Although you may have a point that this patent does not cover the canonical 1-pointer linked list, LSI nevertheless patented a very small subset of common graph structures, which were well known (not novel), trivial, and which I think most programmers still call "linked lists".

> In the end, I doubt owning a patent on something will have any impact on our ultimate success or failure.

How I wish that were the case. Unfortunately, there are hundreds of patent trolls out there that would love to use their patents to extract value from your company. When the trolls come knocking (and they will), having a patent of your own may literally be the only defense.

Everyone who wants to understand just how incredibly corrupt the US patent system is needs to do themselves a favor and listen to the "When Patents Attack" episode of NPR's This American Life. Then you'll understand why neatly-reasoned arguments are, in this instance, entirely besides the point.

Patent trolls are by definition non-practicing entities. How does having your own patent defend against them, if they're not actually producing anything that would infringe it?
Again, the error you're making is mistaking patent law with the insane way patent law is actually enforced. Listen to "When Patents Attack," and you'll understand that non-practicing entities have been very successful lately in filling their pockets at the expense of the genuinely productive.

Patents are also not supposed to overlap each other. However -- and again this was made startlingly clear by NPR -- they do, and by the tens of thousands.

You're making the mistake of believing yourself to be in a world where reasonableness prevails.

You're not responding to what monochromatic said at all. He(?) asked how having a patent portfolio of your own is supposed to protect you from trolls' suits, since you can't very well countersue them for patent infringement (as non-practicing entities by definition don't actually make anything). Your response, that patent trolls do successfully sue people, just seems to strengthen monochromatic's point.
I think you missed my point.
I apologize for doing so. I think my idea of holding your own patent was not for the ability to counter-sue, but (and I am quite obviously not a lawyer) so you have a legal basis to petition for dismissal of the patent troll's suit.

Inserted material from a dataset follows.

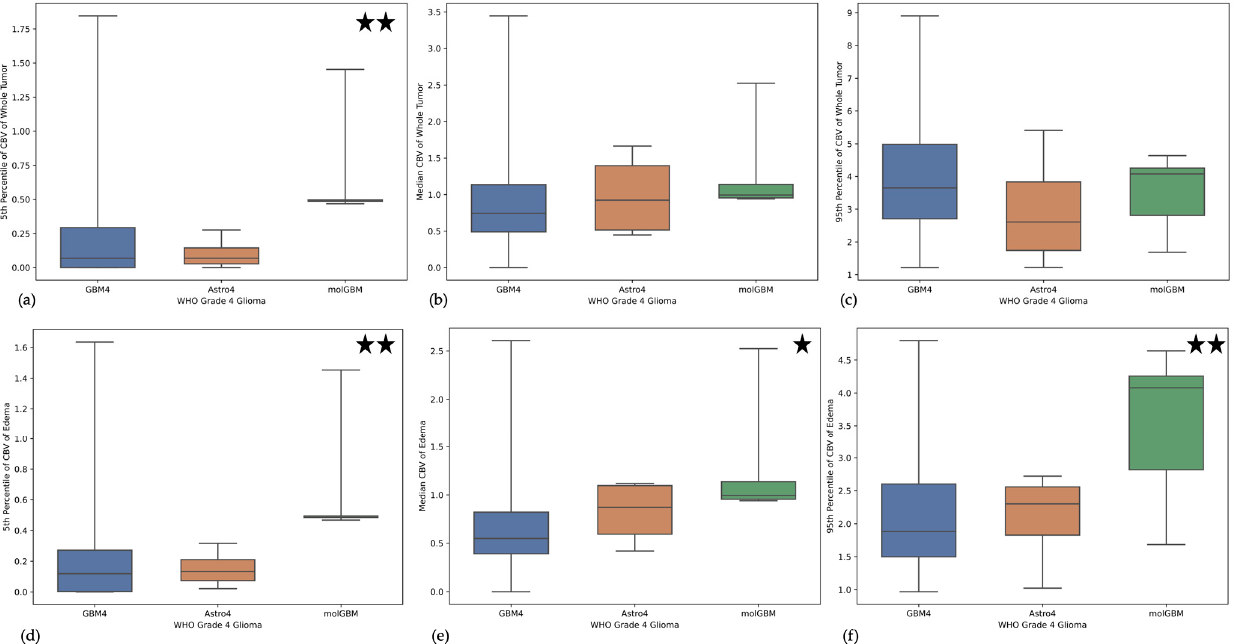
Figure 4. Boxplots illustrating the distribution of 5th percentile, median, and 95th percentile cerebral blood volume (CBV) values in the whole tumor volume ( a – c ) and the non-enhancing/edema part ( d – f ) for “classical” glioblastoma (GBM4), astrocytoma of WHO CNS grade 4 (Astro 4), and molecular glioblastoma (molGBM). Stars indicate significance of p < 0.05 (one star) and p < 0.01 (two stars), respectively.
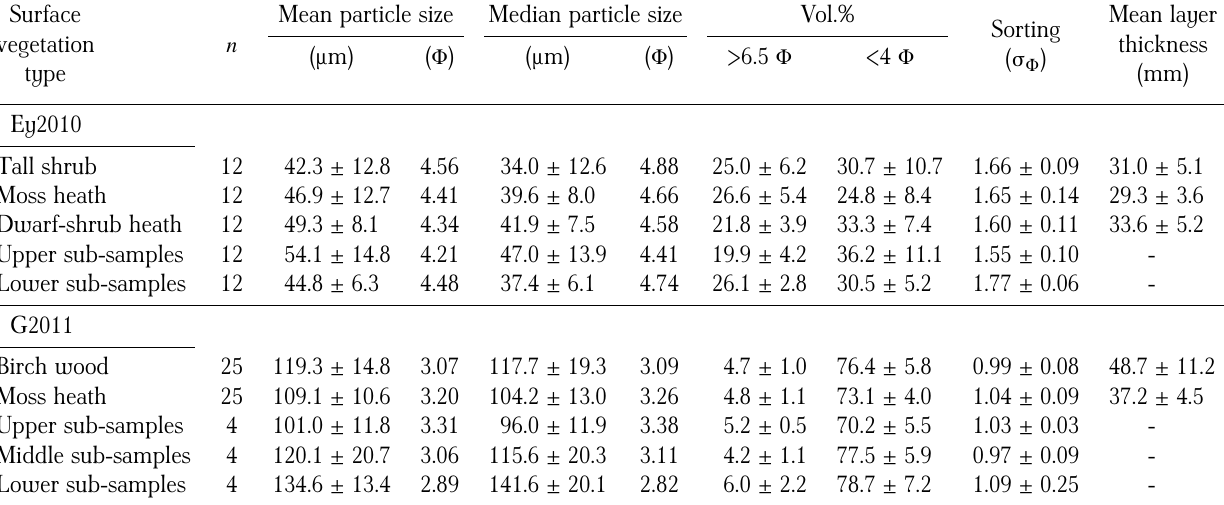
Table 3: Summary of key metrics for the Ey2010 tephra layer at Langanes and the G2011 tephra layer at Fossdalur, split by vegetation cover and portion of layer ( ± indicates range within 1 standard deviation). Note that vol.% >6.5 Φ is used as a measure of extremely fine ash (PM ) content, whilst vol.% <4 Φ is used as a measure of coarse ash content. According to the 10 interpretation scheme of Blott and Pye [2001], the closer the sorting coefficient ( σ ) is to 0, the better sorted the tephra Φ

If there were any effective way to savage non-practicing entities, I'm sure we'd have fewer trolls out there.

It would be a weak form of defensive patent aggregation (http://en.wikipedia.org/wiki/Patent_troll#Defenses), but it would still be better than nothing.

My larger point is that, by vocally opting out of the patent game, the author of the original article has practically painted a bullseye on himself. Averring yourself to be above the fray seems to me to be a sure-fire way to be victimized yourself.

Defensive patent aggregation is about the ability to cross-license. If a troll isn't making anything, they don't need to license your patents.

Now, your own patent could in some circumstances be used as prior art against the patent troll... but if that's all you're using it for, why not just publish everything you're doing? Publications are prior art just as much as patents are.

> I think my idea of holding your own patent was not for the ability to counter-sue, but (and I am quite obviously not a lawyer) so you have a legal basis to petition for dismissal of the patent troll's suit.

What, exactly is this "basis"?

Note that a given thing can be covered by multiple patents, owned by different people.

Yes, patents can be prior art against other patents, but you don't need to own a patent to use it as prior art.